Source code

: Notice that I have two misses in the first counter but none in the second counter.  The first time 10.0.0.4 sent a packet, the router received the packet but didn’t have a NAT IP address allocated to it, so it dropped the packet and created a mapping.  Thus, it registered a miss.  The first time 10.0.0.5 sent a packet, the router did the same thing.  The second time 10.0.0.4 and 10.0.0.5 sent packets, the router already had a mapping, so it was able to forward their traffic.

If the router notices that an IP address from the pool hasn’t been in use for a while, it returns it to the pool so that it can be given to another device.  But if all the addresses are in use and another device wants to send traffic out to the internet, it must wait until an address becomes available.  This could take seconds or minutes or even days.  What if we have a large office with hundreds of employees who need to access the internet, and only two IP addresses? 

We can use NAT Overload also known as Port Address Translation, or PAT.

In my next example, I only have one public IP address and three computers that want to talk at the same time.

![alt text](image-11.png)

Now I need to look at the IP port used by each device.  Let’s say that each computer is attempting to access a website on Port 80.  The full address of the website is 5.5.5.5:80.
-- -- --
> **WORK TO BE COMPLETED**
Reproduce everything from the line containing "In my next example, I" down to the end of the records, substituting "web server" for "website" and leaving all else unchanged.

> **EXERCISE RESPONSE**
In my next example, I only have one public IP address and three computers that want to talk at the same time.

![alt text](image-11.png)

Now I need to look at the IP port used by each device.  Let’s say that each computer is attempting to access a web server on Port 80.  The full address of the web server is 5.5.5.5:80.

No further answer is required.